Does Lance Stephenson Justify His Minutes?

Nobody can question Lance Stephenson‘s value to the Indiana Pacers in terms of intangibles. He’s a locker room glue guy, a fan favorite, and one of the reasons the Pacers’ team chemistry is such a massive improvement over the joyless death march that was the last two years with Paul George as the clubhouse leader (were this the kind of publication that dealt in eye-test talk, I’d go into more detail on this, but just suffice to say that Myles Turner in particular has said more than once how much more fun it is playing basketball this season, and from that you can draw any conclusion you like.)

But this is not an eye-test publication. As much as Stephenson is beloved by teammates and fans, there was a point earlier this season where he was putting up negative Win Shares, when it wouldn’t have been out of bounds to say that Lance should’ve been waving a towel and only playing in the most victory-cigar garbage time that comes along for maybe 10 games a year even on good teams.

So let’s run the numbers and see if indeed Lance justifies his position in the Pacers’ rotation.

The Counting Stats

8.7 points, 5.5 rebounds, 2.9 assists, on 43.3 percent shooting and 30.5 percent from three in 23.6 minutes. That’s your cold hard numbers right there.

His 13.3 points per 36 minutes is the third-best of his career, but that shooting is pretty cover-yout-eyes awful to get there.
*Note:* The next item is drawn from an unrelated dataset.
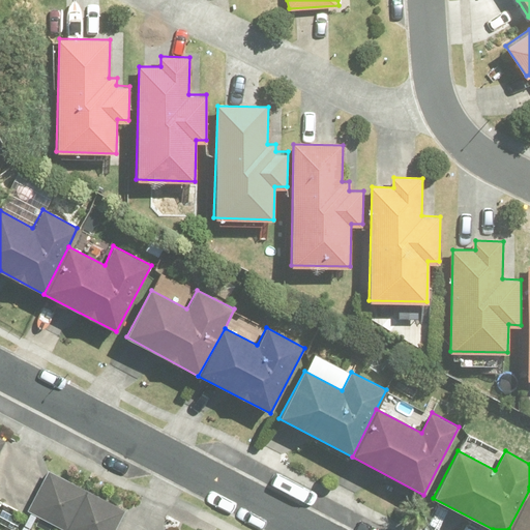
[(49,471),(27,510),(63,529),(65,529),(86,491),(49,471)]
But it’s production off the bench. That’s more than Indiana could say for themselves last year.

The Advanced Stats

Here’s where things go off the rails. Lance belongs to a class of player that has historically included the likes of J.R. Smith and Josh Smith and Kyrie Irving. They’re the guys who, when their shots have been falling, will put a team on their shoulders and carry them to a win.

They’re also the guys who, when the shots aren’t falling, will shoot you out of the game and do more damage than the best defensive players on the opposing team could do to your offense.
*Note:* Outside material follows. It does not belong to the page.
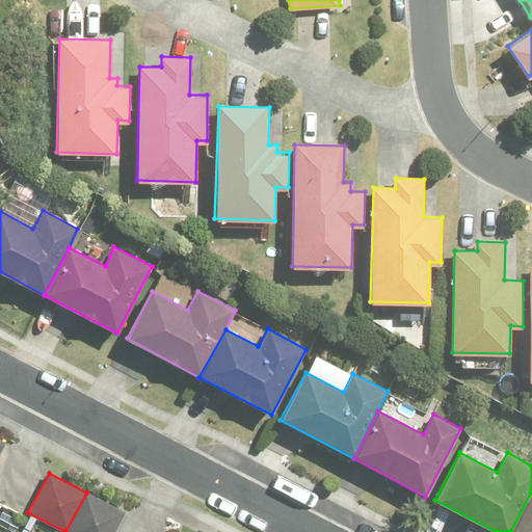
[(531,531),(531,491),(510,531),(531,531)]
Lance has, for his career, failed to crack the 100 mark for Offensive Rating. He has just 1.3 offensive Win Shares in 9,836 minutes, a career offensive WS/48 of .006.

Which, of course, means he’s a fantastic defender. Indeed, the Pacers’ defense has been solid with Lance on the floor this season as well. But it comes at such a monumental cost that Lance’s on/off split for Net Rating is minus-8.3.

He’s got a negative VORP, the kind of advanced stat that suggests that you could fish any decent shooting guard out of the G-League and expect a better performance on a per-possession basis than Lance gives you.

Feast Or Famine

When a guy can singlehandedly win or lose games for you, you’d expect it to show up in the splits between wins and losses.

And this is where Lance’s volatility really shows itself.

In Indiana’s wins, Lance has an average plus/minus of +1.8, while posting an Offensive Rating of 100 and a Defensive Rating of 105. In the team’s losses, those numbers drop to minus-9.0 on the plus/minus and 98 on the Offensive Rating, while defense goes out the window; Lance’s DRtg in defeat is 117.

In Victor Oladipo‘s absence, Lance-as-starter was a complete disaster; he had a per-game plus-minus of -23.9, an offensive/defensive rating split of 100/121, and his turnovers rose from an average of 2.44 per 36 minutes to 3.07.


The simple fact is that for all the good Lance does in terms of motivating the team, he kind of sucks as an actual basketball player. Whenever he is asked to take on a greater role in the offense, bad things happen. When he starts in place of Victor Oladipo, the team goes completely off the rails. And when he gets it in his head to shoot through a slump, the Pacers would be more efficient just committing a 24-second violation on every possession because it would give the other team fewer opportunities to narrow a gap or extend a lead.

Fans love Lance. Teammates love Lance. The stats? They don’t love Lance.

The question becomes whether you can really trust the parts of basketball that can’t be measured; is “clubhouse glue guy” really worth having a guy who’s worse statistically than someone from the G-League?

I don’t know. That’s why this is running on Pacers Tuesday rather than me playing basketball Mythbusters and asking if Lance is any good.

But from where I’m sitting, I’d rather see the Pacers trade Lance for someone who won’t kill their offensive capacity on the second unit, especially if that someone is even so much as an average defender.